Some years ago I was the project manager – on the client side – of the renovation of the Vondelpark pavilion in Amsterdam, a 130-year-old building and state monument of about 2,500 sqm in the Amsterdam Vondelpark. The challenge was to change the building from an old building into a modern venue for radio, television, and internet broadcasting, including a contemporary restaurant with all its facilities and two recording studios for an audience of about 60 persons each.
One of the challenges was to braid all the needed modern technical equipment into the building and add acoustic measures, logistics, and fire safety. You need to be aware that in the early days, technical installations were hardly part of a building. Only water, sewage, electricity, and local heating were installed, in a very modest way. Nowadays we incorporate cooling and mechanical ventilation, we heat whole buildings, data cabling, wifi. We use much more electrical stuff and we love comfort. When it comes to broadcasting a huge amount of extra technical equipment is needed and this all needs electricity, cooling, and ventilation. We had to incorporate special acoustic measurements into the design.
The fact that the building is a state monument made the design an even bigger challenge. Close collaboration between the architect and several technical engineers was needed to finish the building specifications.
You can imagine that also the construction process came with the same kind of challenges as the design. But design is on paper and building is for real.
One management tool a contractor uses to steer a building process is the schedule. A schedule that is often enormously detailed. This is needed to plan, instruct partners, be on time every day, and detect anything that goes wrong or delays.
The contractor of the Vondelpark pavilion used a lean planning and management method to design the construction process. They did a great job!
How did it work?
The lean schedule was made together with the main subcontractors. the carpenters, the masons, steel workers, electricians, plasterers, ventilation guys, painters. All partners planned their daily work for the coming months and discussed the relations and the interface of their works. This process took several days and the result was an enormous schedule covering all the walls of one of the rooms in the building.
This schedule was reviewed by the site manager and experts and later approved by all workers.
At the start of each working day, the team came together to discuss the main daily tasks and goals.
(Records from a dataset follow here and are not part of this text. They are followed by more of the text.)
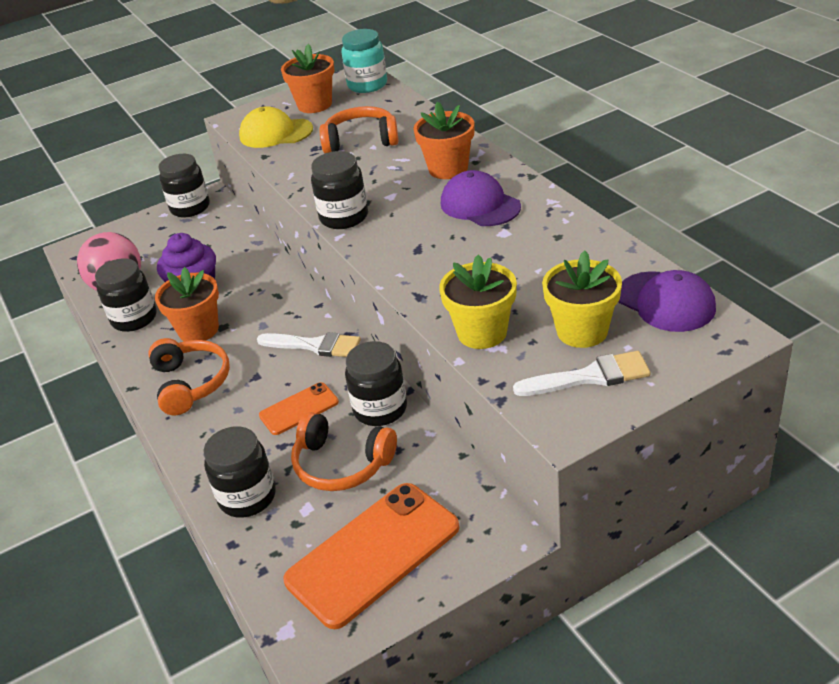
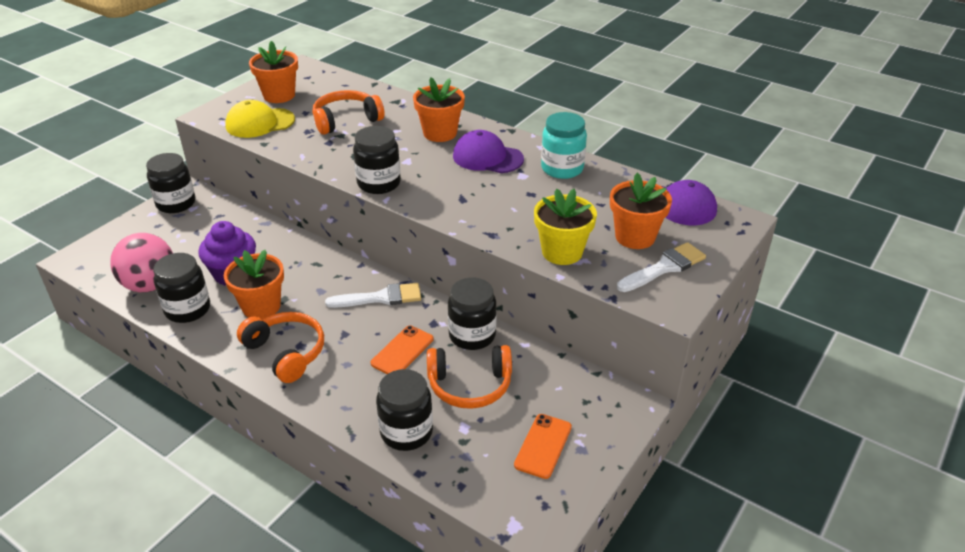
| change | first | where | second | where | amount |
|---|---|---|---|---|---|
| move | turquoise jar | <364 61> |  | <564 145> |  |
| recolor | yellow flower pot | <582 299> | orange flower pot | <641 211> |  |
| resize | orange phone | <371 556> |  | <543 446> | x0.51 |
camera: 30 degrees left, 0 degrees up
This took only a quarter or half an hour and the result was that everyone on site understood mutual goals and interdependencies.
The result.
- Fewer clashes between workers of different traits.
- Fewer ad hoc stuff for the site manager to solve. Workers solved their problems together.
- A better understanding of the work of others.
- A growing team spirit
Of course, we still had several issues and setbacks during construction, we discovered faults in the building specifications and had to deal with the additional wishes of the clients. It turned out that the contractor was able to adapt his lean planning to these disruptions.
It was the first time my contractor worked with lean planning on site and my experience is positive!
2 comments
I’ve been to the pavilion a few times this summer. It is a really nice place to go for a drink. That said..
How did the parties of the project looked at the ‘new’ method of planning. Were there any parties who said “Well, post-its? We don’t want that!”
Hi Alptug, I did not hear of any party who refused to work together in the LEAN way. And I think that is good and understandable. It was maybe stated in their contracts.